What's Happening?
The Internal Revenue Service (IRS) has released a fact sheet detailing the impact of the One Big Beautiful Bill Act (OBBBA) on the processing of Employee Retention Credits (ERC). The ERC, initially part
of the CARES Act of 2020, was designed to incentivize employers to retain employees during the COVID-19 pandemic by offering tax credits. The OBBBA introduces new provisions that impose penalties on promoters of ERC and restrict the availability of new ERC credits or refunds after July 4, 2025. The IRS fact sheet specifies that claims for the third and fourth quarters of 2021 filed after January 31, 2024, will not be allowed or refunded, even if eligibility requirements are met. This move aims to curb fraudulent claims and strengthen compliance enforcement.
Why It's Important?
The guidance from the IRS is significant as it addresses the widespread issue of fraudulent claims related to the ERC. By imposing stricter deadlines and penalties, the IRS seeks to protect the integrity of the tax credit system and prevent abuse by scammers. This action is crucial for businesses that rely on these credits for financial relief, ensuring that only eligible claims are processed. The enforcement of these provisions will likely impact businesses that have delayed filing their claims, potentially leading to financial repercussions for those who miss the new deadlines.
What's Next?
Businesses and tax professionals will need to adjust their strategies to comply with the new deadlines and regulations set forth by the OBBBA. The IRS is expected to continue its crackdown on fraudulent claims, which may involve increased audits and investigations.
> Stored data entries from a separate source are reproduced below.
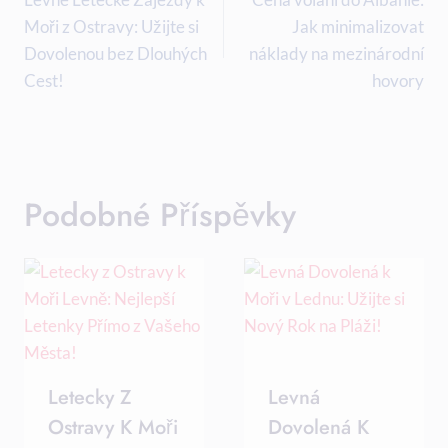
Pro
Moři z Ostravy: Užijte si
Jak minimalizovat
Příspěvek
Dovolenou bez Dlouhých
náklady na mezinárodní
Cest!
hovory
Podobné Příspěvky
Letecky Z
Levná
Ostravy K Moři
Dovolená K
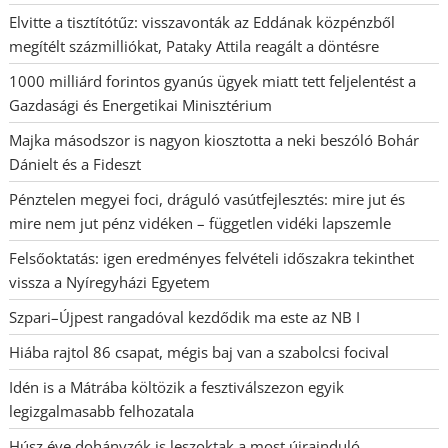
Elvitte a tisztítótűz: visszavonták az Eddának közpénzből
megítélt százmilliókat, Pataky Attila reagált a döntésre
1000 milliárd forintos gyanús ügyek miatt tett feljelentést a
Gazdasági és Energetikai Minisztérium
Majka másodszor is nagyon kiosztotta a neki beszóló Bohár
Dánielt és a Fideszt
Pénztelen megyei foci, dráguló vasútfejlesztés: mire jut és
mire nem jut pénz vidéken – független vidéki lapszemle
Felsőoktatás: igen eredményes felvételi időszakra tekinthet
vissza a Nyíregyházi Egyetem
Szpari–Újpest rangadóval kezdődik ma este az NB I
Hiába rajtol 86 csapat, mégis baj van a szabolcsi focival
Idén is a Mátrába költözik a fesztiválszezon egyik
legizgalmasabb felhozatala
Húsz éve dohányzók is leszoktak a most újrainduló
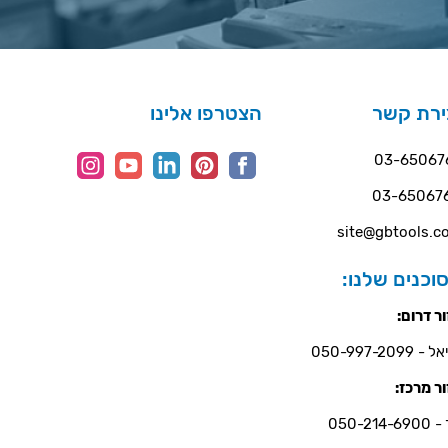
ירת קשר
הצטרפו אלינו
03-65067
03-65067
site@gbtools.co
וכנים שלנו:
ר דרום:
- 050-997-2099
ר מרכז:
050-214-6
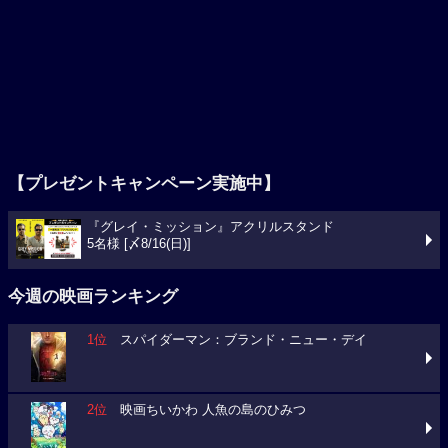
【プレゼントキャンペーン実施中】
『グレイ・ミッション』アクリルスタンド
5名様 [〆8/16(日)]
今週の映画ランキング
1位
スパイダーマン：ブランド・ニュー・デイ
2位
映画ちいかわ 人魚の島のひみつ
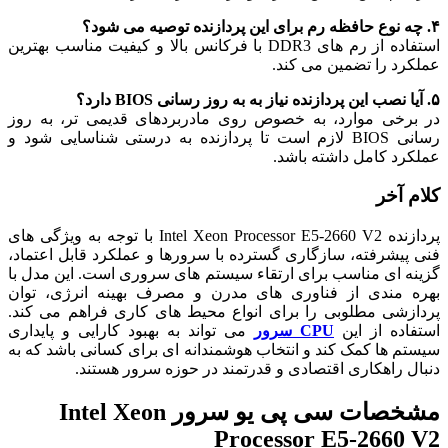
۴. چه نوع حافظه رم برای این پردازنده توصیه می شود؟
استفاده از رم های DDR3 با فرکانس بالا و کیفیت مناسب بهترین
عملکرد را تضمین می کند.
۵. آیا نصب این پردازنده نیاز به به روز رسانی BIOS دارد؟
در برخی موارد، به خصوص روی مادربردهای قدیمی تر، به روز
رسانی BIOS لازم است تا پردازنده به درستی شناسایی شود و
عملکرد کامل داشته باشد.
کلام آخر
پردازنده Intel Xeon Processor E5-2660 V2 با توجه به ویژگی های
فنی پیشرفته، سازگاری گسترده با سرورها و عملکرد قابل اعتماد،
گزینه ای مناسب برای ارتقاء سیستم های سروری است. این مدل با
بهره مندی از فناوری های مدرن و مصرف بهینه انرژی، توان
پردازشی مطلوبی را برای انواع محیط های کاری فراهم می کند.
استفاده از این
CPU سرور
می تواند به بهبود کارایی و پایداری
سیستم ها کمک کند و انتخاب هوشمندانه ای برای کسانی باشد که به
دنبال راهکاری اقتصادی و قدرتمند در حوزه سرور هستند.
مشخصات
سی پی یو سرور Intel Xeon
Processor E5-2660 V2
Companies that have yet to file their ERC claims for the specified periods must do so before the January 31, 2024 deadline to avoid penalties. Additionally, promoters of ERC must adhere to due diligence requirements to avoid facing penalties under the new law.
Beyond the Headlines
The changes introduced by the OBBBA reflect a broader effort by the government to enhance tax compliance and reduce fraud. This could lead to a more stringent regulatory environment for tax credits and incentives in the future. The focus on due diligence and compliance may also encourage businesses to adopt more robust internal controls and auditing practices to ensure adherence to tax laws.